• [SUPPLIED MATERIAL]:
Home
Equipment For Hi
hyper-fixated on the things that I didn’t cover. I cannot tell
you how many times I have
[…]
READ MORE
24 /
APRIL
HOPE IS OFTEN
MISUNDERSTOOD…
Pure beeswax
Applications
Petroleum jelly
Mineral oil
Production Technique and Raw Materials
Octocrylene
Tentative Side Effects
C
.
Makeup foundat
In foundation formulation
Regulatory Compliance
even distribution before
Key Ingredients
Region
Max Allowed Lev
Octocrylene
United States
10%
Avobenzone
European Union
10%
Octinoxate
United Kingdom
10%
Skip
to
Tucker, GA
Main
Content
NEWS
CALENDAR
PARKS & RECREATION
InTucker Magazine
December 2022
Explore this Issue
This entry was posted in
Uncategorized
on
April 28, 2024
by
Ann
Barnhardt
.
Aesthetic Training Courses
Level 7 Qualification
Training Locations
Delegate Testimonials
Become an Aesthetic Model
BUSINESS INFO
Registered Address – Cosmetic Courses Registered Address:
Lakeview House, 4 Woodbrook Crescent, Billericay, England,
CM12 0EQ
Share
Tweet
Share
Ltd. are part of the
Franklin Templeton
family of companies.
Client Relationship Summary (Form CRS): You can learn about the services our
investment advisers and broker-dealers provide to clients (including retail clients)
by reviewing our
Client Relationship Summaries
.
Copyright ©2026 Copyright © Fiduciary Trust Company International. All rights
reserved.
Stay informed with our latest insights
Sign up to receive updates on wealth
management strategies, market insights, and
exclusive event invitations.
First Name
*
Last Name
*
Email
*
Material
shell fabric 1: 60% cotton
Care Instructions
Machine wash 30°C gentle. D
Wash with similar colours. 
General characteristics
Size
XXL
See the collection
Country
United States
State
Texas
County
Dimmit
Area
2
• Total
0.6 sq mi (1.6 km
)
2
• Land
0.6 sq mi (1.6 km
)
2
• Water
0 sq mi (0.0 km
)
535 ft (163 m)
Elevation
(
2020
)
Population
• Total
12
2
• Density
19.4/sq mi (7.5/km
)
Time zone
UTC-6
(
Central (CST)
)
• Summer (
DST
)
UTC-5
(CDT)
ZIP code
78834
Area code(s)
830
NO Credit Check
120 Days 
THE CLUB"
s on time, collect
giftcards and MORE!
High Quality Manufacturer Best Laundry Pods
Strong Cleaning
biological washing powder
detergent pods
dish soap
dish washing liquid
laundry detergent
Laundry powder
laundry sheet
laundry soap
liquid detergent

• [TRY IT]: The required output is each line from the one with "even distribution before" through the end of the material above, repeated exactly with both ends included.

• [EXERCISE ANSWER]:
even distribution before
Key Ingredients
Region
Max Allowed Lev
Octocrylene
United States
10%
Avobenzone
European Union
10%
Octinoxate
United Kingdom
10%
Skip
to
Tucker, GA
Main
Content
NEWS
CALENDAR
PARKS & RECREATION
InTucker Magazine
December 2022
Explore this Issue
This entry was posted in
Uncategorized
on
April 28, 2024
by
Ann
Barnhardt
.
Aesthetic Training Courses
Level 7 Qualification
Training Locations
Delegate Testimonials
Become an Aesthetic Model
BUSINESS INFO
Registered Address – Cosmetic Courses Registered Address:
Lakeview House, 4 Woodbrook Crescent, Billericay, England,
CM12 0EQ
Share
Tweet
Share
Ltd. are part of the
Franklin Templeton
family of companies.
Client Relationship Summary (Form CRS): You can learn about the services our
investment advisers and broker-dealers provide to clients (including retail clients)
by reviewing our
Client Relationship Summaries
.
Copyright ©2026 Copyright © Fiduciary Trust Company International. All rights
reserved.
Stay informed with our latest insights
Sign up to receive updates on wealth
management strategies, market insights, and
exclusive event invitations.
First Name
*
Last Name
*
Email
*
Material
shell fabric 1: 60% cotton
Care Instructions
Machine wash 30°C gentle. D
Wash with similar colours. 
General characteristics
Size
XXL
See the collection
Country
United States
State
Texas
County
Dimmit
Area
2
• Total
0.6 sq mi (1.6 km
)
2
• Land
0.6 sq mi (1.6 km
)
2
• Water
0 sq mi (0.0 km
)
535 ft (163 m)
Elevation
(
2020
)
Population
• Total
12
2
• Density
19.4/sq mi (7.5/km
)
Time zone
UTC-6
(
Central (CST)
)
• Summer (
DST
)
UTC-5
(CDT)
ZIP code
78834
Area code(s)
830
NO Credit Check
120 Days 
THE CLUB"
s on time, collect
giftcards and MORE!
High Quality Manufacturer Best Laundry Pods
Strong Cleaning
biological washing powder
detergent pods
dish soap
dish washing liquid
laundry detergent
Laundry powder
laundry sheet
laundry soap
liquid detergent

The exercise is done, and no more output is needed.